**QUESTIONS:**
1. Output the passage on authorized common stock word for word, from "The Company’s current" up to and including "by the amendment.".
2. Carry on the passage about increasing the company's authorized common stock, starting after its last sentence.

**PROVIDED TEXT:**

Increase of our Authorized Shares of Voting Common Stock


The Company’s current Articles of Incorporation authorizes the issuance of 40,000,000 shares of voting common stock, par value $0.001 per share, of which 15,225,000 were issued and outstanding as of July 1, 2011. The amendment to the Company’s Articles of Incorporation provides for an increase of such shares to 250,000,000.  The $0.001 par value of the voting common stock will not be affected by the amendment.  


Reasons for the Increase


We believe that the increase in authorized common stock is necessary to ensure that there will be sufficient shares of common stock available for issuance in connection with future financing and the conversion of any convertible preferred stock that is issued in the future pursuant to the “blank check” preferred stock provision (described below).

 




As mentioned above, the increase in authorized common stock will provide the Company with flexibility for future capital raising or acquisitions. The Company plans to pursue a strategy of raising capital or acquiring other companies using shares of our common stock as consideration. Any such issuances of our common stock could be authorized by our Board of Directors without further action on the part of our stockholders. The increase in the amount of authorized shares of common stock is intended to ensure sufficient reserves of common stock for such purposes and to reduce the likelihood of additional increases in the future, which could be costly and time consuming. However, we do not, at this time, have any plans, proposals or arrangements concerning the issuance of such additional shares of common stock.

**DATASET ENTRIES:**
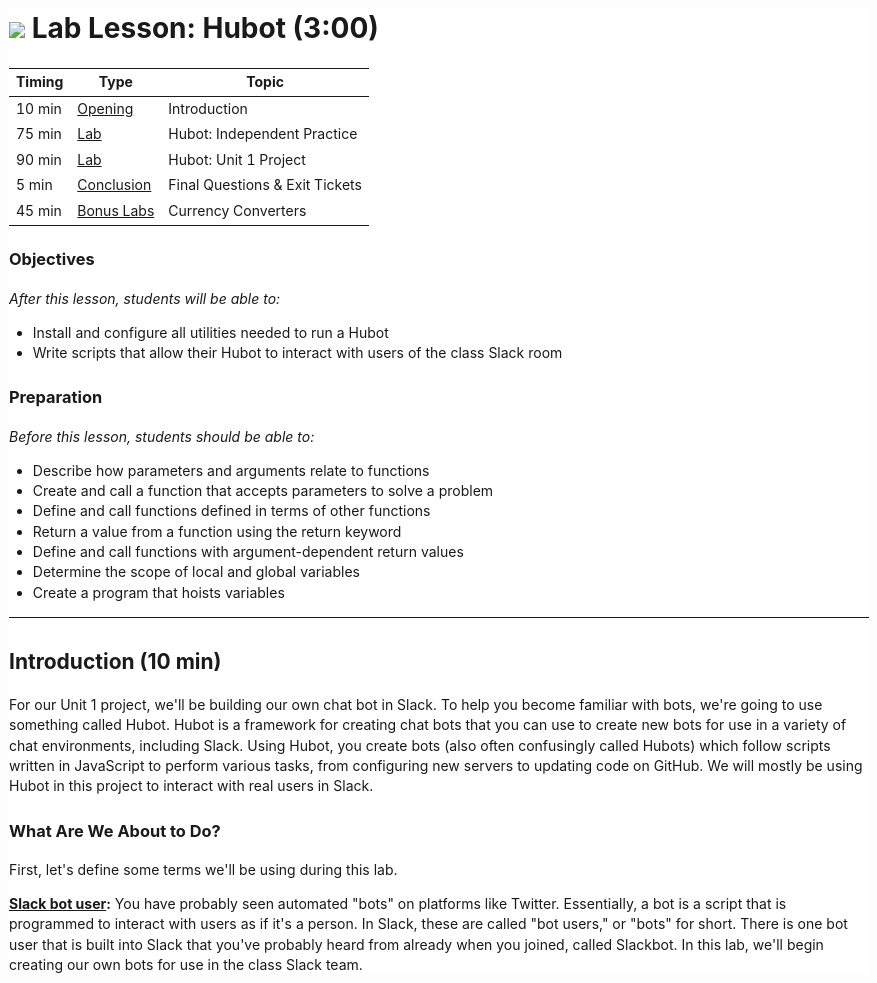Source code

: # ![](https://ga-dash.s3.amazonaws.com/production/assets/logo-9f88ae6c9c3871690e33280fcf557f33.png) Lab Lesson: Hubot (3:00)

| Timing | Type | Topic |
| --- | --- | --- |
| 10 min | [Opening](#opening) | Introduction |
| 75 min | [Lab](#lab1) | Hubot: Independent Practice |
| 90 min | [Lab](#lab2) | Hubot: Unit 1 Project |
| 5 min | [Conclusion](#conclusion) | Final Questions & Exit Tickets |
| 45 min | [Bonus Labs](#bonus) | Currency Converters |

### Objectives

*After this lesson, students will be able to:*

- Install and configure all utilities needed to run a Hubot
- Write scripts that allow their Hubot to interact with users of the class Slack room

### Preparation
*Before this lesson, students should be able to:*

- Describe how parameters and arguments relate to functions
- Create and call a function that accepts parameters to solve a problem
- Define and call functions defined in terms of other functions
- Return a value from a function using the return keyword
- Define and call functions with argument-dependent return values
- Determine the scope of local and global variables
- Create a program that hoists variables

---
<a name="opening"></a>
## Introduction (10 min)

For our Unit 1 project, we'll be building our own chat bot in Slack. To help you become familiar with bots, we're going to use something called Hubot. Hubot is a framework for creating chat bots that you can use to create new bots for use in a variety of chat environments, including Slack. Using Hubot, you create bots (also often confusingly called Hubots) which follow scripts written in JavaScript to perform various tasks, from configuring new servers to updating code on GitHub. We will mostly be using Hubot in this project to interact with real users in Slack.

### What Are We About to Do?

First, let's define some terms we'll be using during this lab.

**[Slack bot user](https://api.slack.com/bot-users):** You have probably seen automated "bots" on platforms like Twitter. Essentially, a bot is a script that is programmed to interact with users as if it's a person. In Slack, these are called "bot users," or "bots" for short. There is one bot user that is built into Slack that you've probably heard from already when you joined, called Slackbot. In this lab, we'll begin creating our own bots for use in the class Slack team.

---

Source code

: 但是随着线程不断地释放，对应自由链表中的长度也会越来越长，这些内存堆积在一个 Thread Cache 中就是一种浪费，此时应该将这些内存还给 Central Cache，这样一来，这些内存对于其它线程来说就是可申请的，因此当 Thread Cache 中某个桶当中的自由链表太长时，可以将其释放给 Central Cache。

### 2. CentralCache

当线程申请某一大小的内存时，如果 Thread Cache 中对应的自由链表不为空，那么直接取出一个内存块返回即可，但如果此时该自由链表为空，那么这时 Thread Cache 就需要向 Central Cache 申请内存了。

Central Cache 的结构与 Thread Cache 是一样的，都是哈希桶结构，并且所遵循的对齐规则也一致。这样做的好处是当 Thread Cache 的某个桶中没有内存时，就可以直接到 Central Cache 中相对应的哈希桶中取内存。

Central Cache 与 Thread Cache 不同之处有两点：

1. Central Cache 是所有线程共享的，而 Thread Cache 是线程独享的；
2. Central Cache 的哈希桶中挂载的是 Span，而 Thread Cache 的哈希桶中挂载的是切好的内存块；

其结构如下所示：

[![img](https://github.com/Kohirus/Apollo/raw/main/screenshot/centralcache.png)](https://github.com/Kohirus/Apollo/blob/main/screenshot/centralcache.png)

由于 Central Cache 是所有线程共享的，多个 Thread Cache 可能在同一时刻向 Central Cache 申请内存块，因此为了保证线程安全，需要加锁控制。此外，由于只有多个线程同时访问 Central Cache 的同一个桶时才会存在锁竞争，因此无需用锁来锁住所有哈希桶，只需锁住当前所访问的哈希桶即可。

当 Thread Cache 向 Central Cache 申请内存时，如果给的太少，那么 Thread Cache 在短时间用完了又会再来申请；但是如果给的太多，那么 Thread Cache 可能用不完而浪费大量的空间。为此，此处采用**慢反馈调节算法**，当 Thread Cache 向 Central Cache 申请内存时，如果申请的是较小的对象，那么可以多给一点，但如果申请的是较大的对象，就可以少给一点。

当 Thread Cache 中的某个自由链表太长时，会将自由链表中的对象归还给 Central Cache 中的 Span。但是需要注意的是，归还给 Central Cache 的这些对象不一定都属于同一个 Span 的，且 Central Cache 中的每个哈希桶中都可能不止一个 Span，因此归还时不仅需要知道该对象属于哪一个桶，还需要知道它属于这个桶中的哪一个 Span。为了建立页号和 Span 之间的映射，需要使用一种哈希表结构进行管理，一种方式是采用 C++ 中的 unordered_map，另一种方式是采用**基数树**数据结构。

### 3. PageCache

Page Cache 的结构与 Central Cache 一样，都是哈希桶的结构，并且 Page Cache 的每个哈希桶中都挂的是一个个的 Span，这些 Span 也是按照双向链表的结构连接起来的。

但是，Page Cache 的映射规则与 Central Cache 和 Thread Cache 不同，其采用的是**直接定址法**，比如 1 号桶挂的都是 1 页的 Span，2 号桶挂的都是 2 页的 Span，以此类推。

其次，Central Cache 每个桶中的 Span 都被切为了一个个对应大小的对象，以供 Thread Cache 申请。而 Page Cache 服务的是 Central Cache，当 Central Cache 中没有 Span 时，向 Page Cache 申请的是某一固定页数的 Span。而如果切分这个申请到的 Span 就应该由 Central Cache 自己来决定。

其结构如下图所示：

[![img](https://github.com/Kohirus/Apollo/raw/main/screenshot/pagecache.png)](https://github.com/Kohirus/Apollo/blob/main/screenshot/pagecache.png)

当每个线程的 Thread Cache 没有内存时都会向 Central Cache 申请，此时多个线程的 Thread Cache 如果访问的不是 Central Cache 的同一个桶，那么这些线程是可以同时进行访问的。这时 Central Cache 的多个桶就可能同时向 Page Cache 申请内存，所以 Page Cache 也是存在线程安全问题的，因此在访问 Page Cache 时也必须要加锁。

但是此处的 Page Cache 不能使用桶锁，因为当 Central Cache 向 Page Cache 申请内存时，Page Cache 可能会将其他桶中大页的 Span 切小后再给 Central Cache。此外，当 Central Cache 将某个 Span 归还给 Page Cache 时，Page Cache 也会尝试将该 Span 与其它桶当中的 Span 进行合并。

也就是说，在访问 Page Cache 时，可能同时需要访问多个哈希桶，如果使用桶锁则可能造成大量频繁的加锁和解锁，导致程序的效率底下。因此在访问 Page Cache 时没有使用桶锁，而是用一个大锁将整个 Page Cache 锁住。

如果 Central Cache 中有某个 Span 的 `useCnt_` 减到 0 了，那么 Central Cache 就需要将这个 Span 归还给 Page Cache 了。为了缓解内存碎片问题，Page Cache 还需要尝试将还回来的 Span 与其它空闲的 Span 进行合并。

**SET OF ANSWERS:**
1.
The Company’s current Articles of Incorporation authorizes the issuance of 40,000,000 shares of voting common stock, par value $0.001 per share, of which 15,225,000 were issued and outstanding as of July 1, 2011. The amendment to the Company’s Articles of Incorporation provides for an increase of such shares to 250,000,000.  The $0.001 par value of the voting common stock will not be affected by the amendment.

2.
 

The issuance of additional shares of our common stock to certain persons allied with our management could have the effect of making it more difficult to remove our current management by diluting the stock ownership or voting rights of persons seeking to cause such removal. In addition, issuance by us of additional shares of common stock could have an effect upon the potential realizable value of a stockholder’s investment. In the absence of a proportionate increase in our earnings and book value, an increase in the total number of our outstanding shares caused by the issuance of additional shares of common stock will dilute the earnings per share and book value per share of all outstanding shares of our common stock. If such factors were reflected in the price per share of our common stock, the potential realizable value of a stockholder’s investment in the Company could be adversely affected.

 

The additional shares of voting common stock to be authorized by the amendment to the Articles of Incorporation will have rights identical to the currently outstanding voting common stock. Adoption of the amendment and issuance of the additional common stock authorized thereby will not affect the rights of the holders of our common stock, except for effects incidental to increasing the number of outstanding shares of our common stock, as discussed above.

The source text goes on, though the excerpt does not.